I think I have talked before about how comfortable I mostly feel now in putting together a dish from scratch based on the years I've spent cooking and coming to understand flavours and techniques that while they may not produce cutting edge cuisine will get me through most meals whether for myself or for a hastily gathered group.

I'm not claiming for myself anything other than practice, but it feels great to take a basic bechamel and add a splash of tomato sugo, a generous pinch of herbed sea salt and an equally generous pinch of smoked paprika (one of my favourite flavourings), reduce it down to a stage where I can add a panful of lightly sauteed mixed mushrooms and simmer this down quickly to a creamy mixture that I can pour over a layer of slices of just cooked potato lining the bottom of a grapeseed oiled dish, top with another layer of potatoes sprinkled with grated parmesan, grill, and have a most satisfying wet autumn night's dinner. But to also recognise as I hoe into it that the next time presenting the dish with a side of chopped fresh herbs (parsley, thyme, marjoram and perhaps sage either solo or in combo) would take the dish just that step further. Would I go the extent of sliced kalamata olives along with the parmesan on top, absolutely, and I may even go so far as to slice up my home salted dried kalimata that have been marinating in olive oil and dried chili for a couple of years. But no more, I think. There's a fine balance to be found between the additions that enhance the basic dish and those that overwhelm its basics, in this case that combination of potatoes and mushrooms, and I think it's that balance that I get right more often than not these days (there still are disasters that are best composted).

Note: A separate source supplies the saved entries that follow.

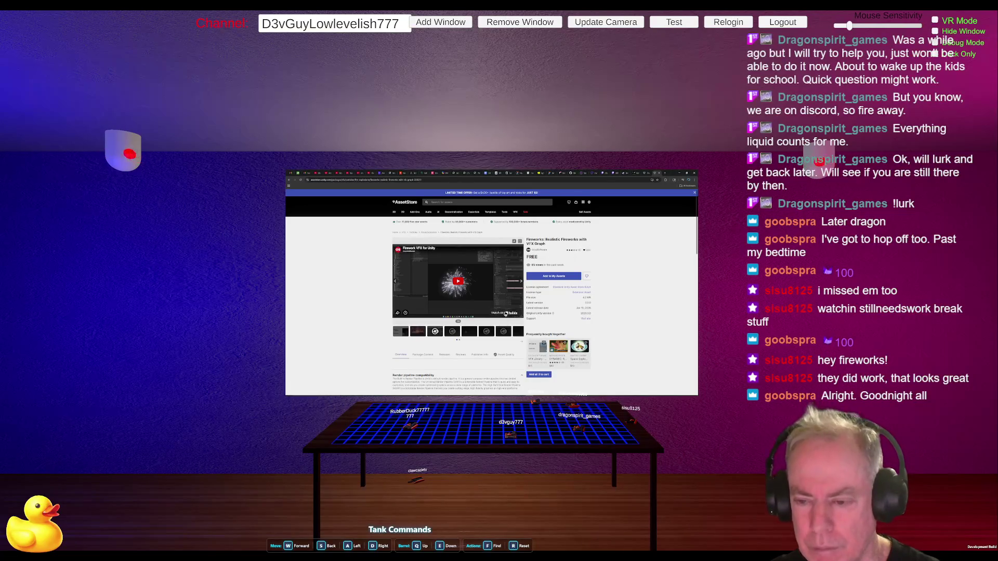
pyautogui.click(456, 334)
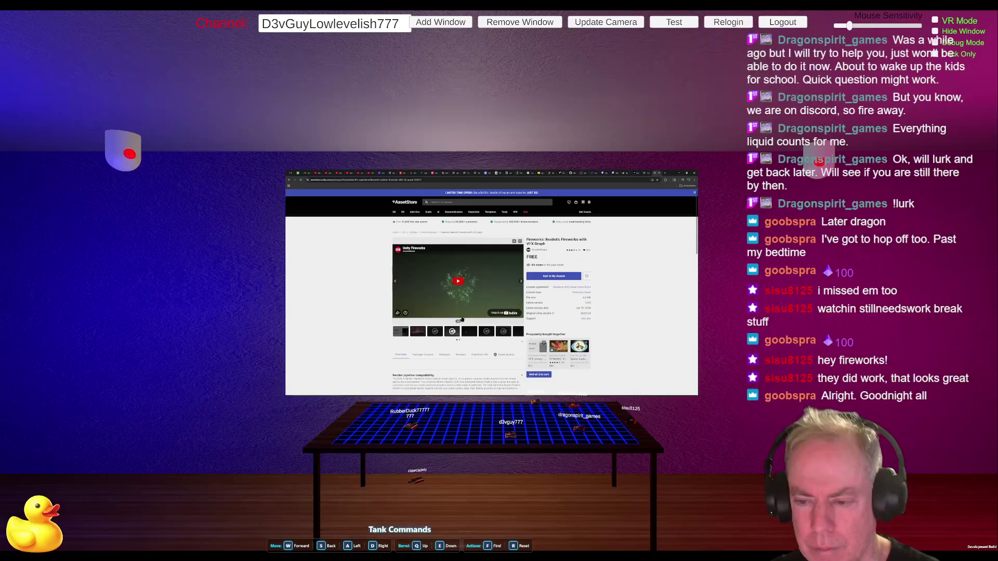
pyautogui.click(457, 282)
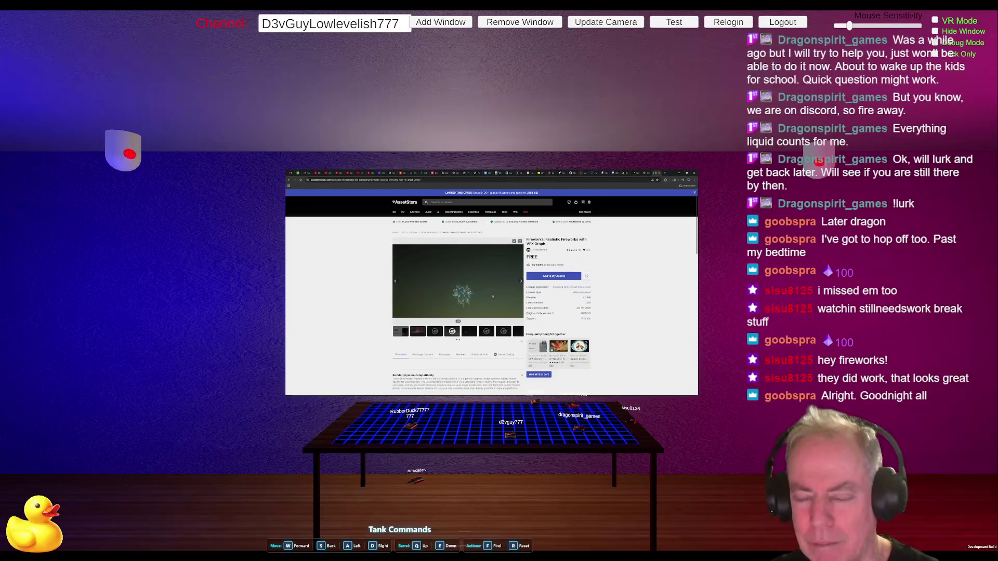
pyautogui.click(493, 297)
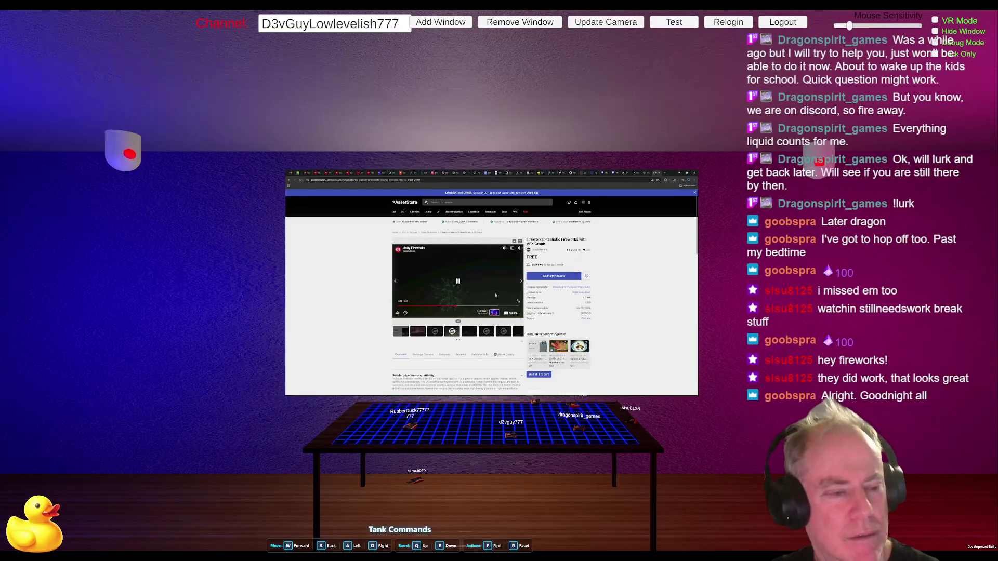
pyautogui.click(496, 295)
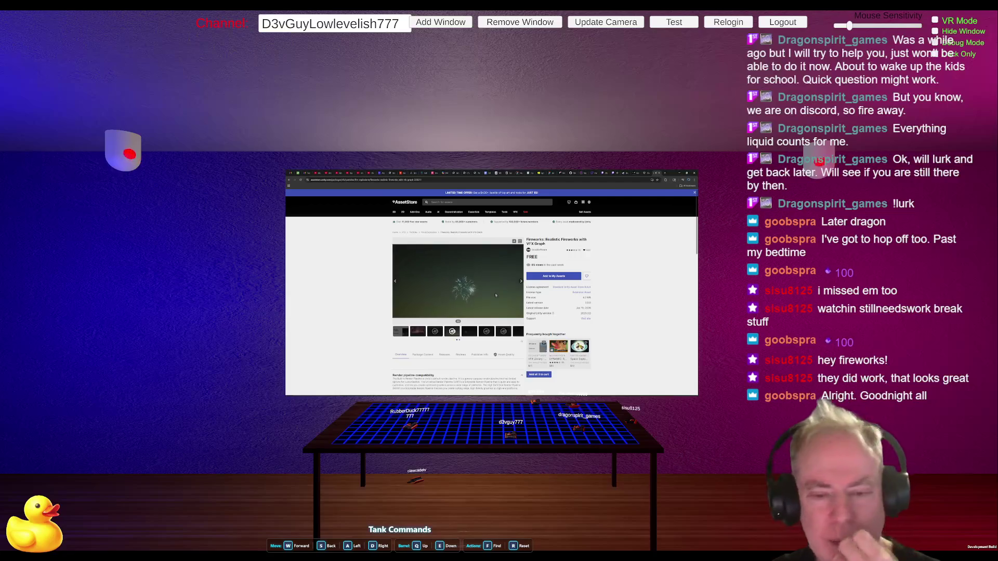
pyautogui.click(495, 295)
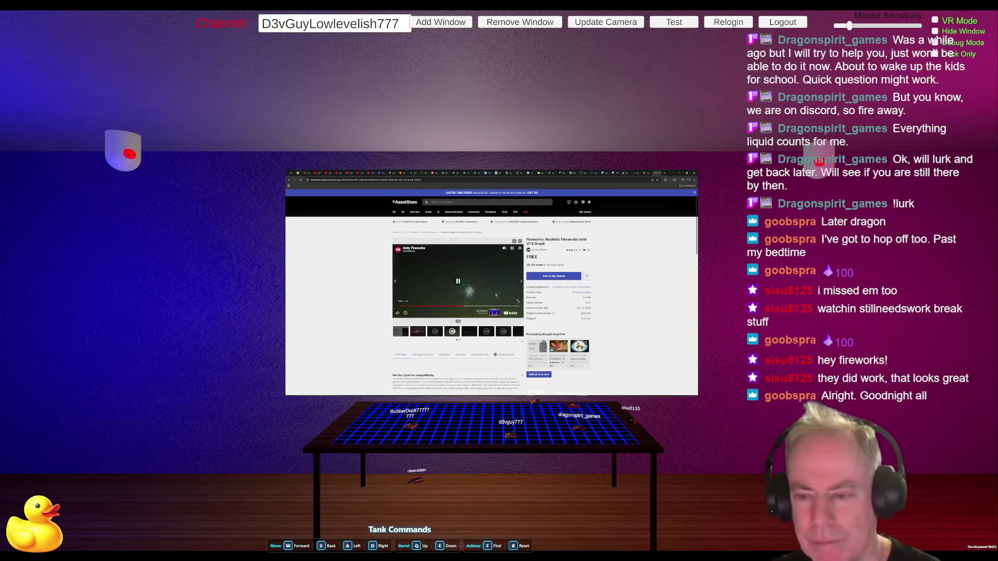
pyautogui.click(552, 278)
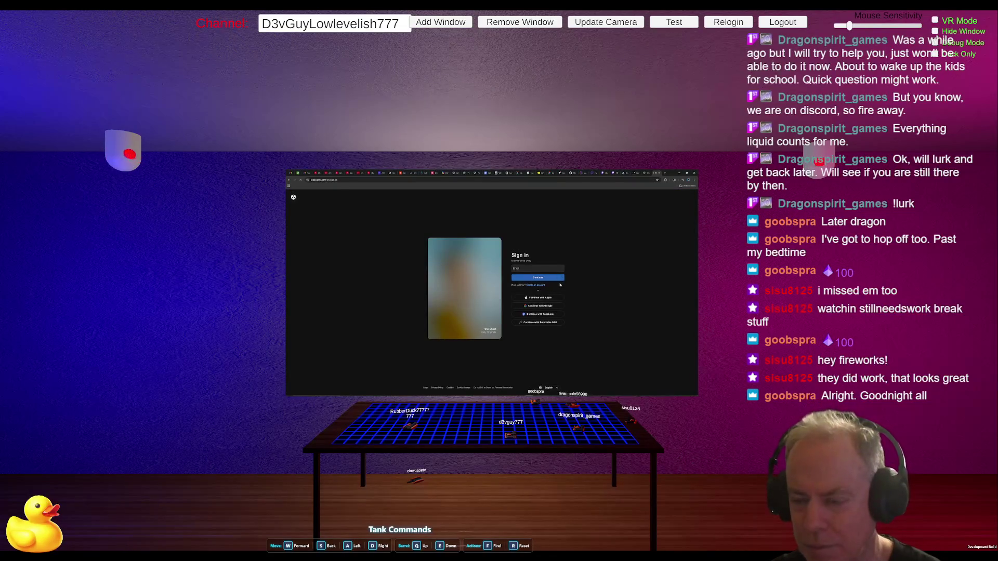
# Step: Sign in to Unity using a Google account and continue with the chosen account
pyautogui.click(541, 306)
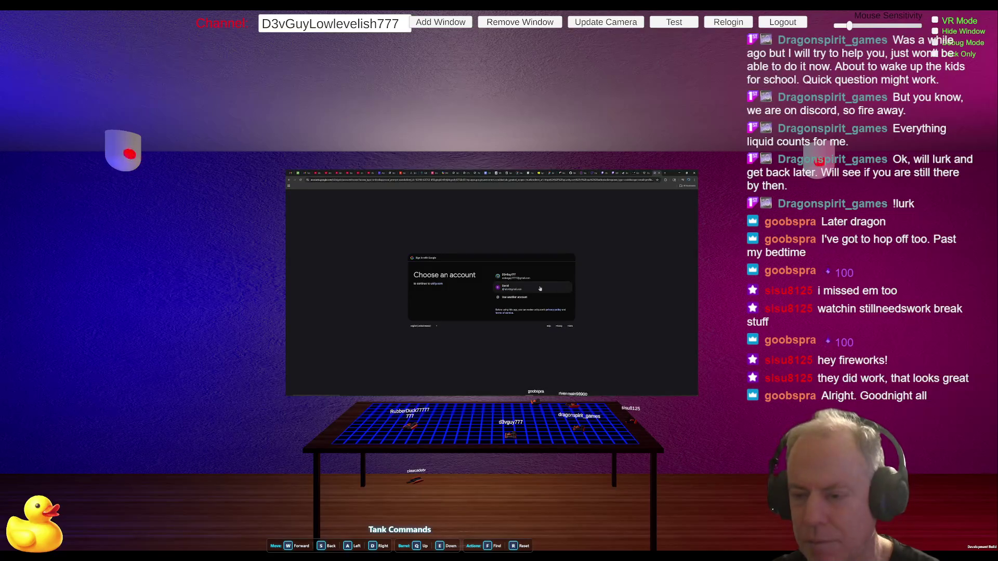
pyautogui.click(540, 289)
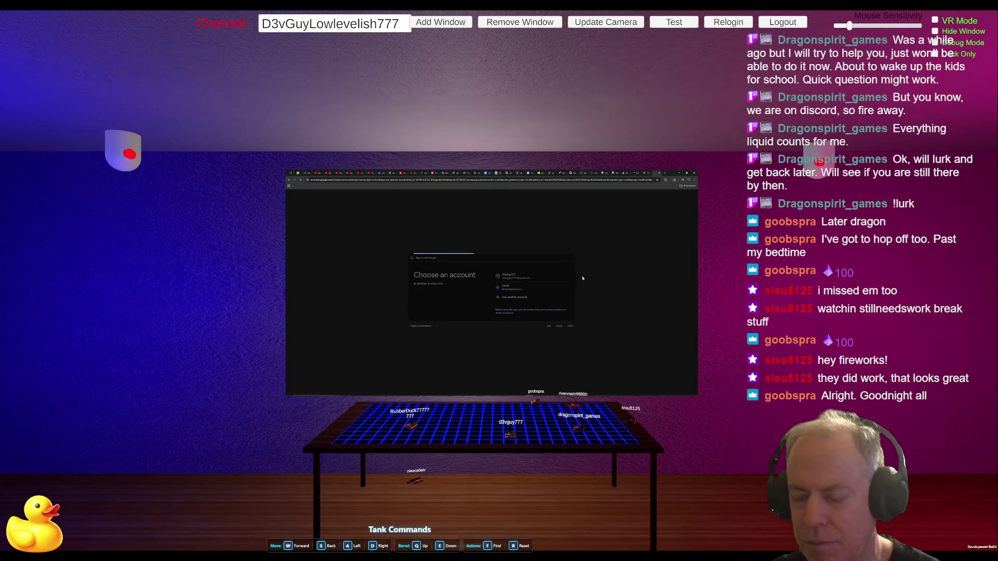
pyautogui.click(554, 323)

As I think I have in my barbecued whole fish (snapper works well as does redfish). In the absence of lemon or dill one day I looked to the herbs in the garden for a tad of inspiration. What I came up with was first oiling, pepper and salting a sheet of aluminium foil, then laying on top of it a generous bunch of lemon verbena and sprigs of bay, putting the same mix inside the gutted belly of the fish, deep scoring the flesh of the fish three times, laying the fish on its side on the prepared sheet of aluminium foil, then covering the exposed side of the fish with more lemon verbena, bay, pepper, salt and oil, covering that with another sheet of foil, sealing the packet and barbecuing it at a high heat for around 10 to 15 minutes each side.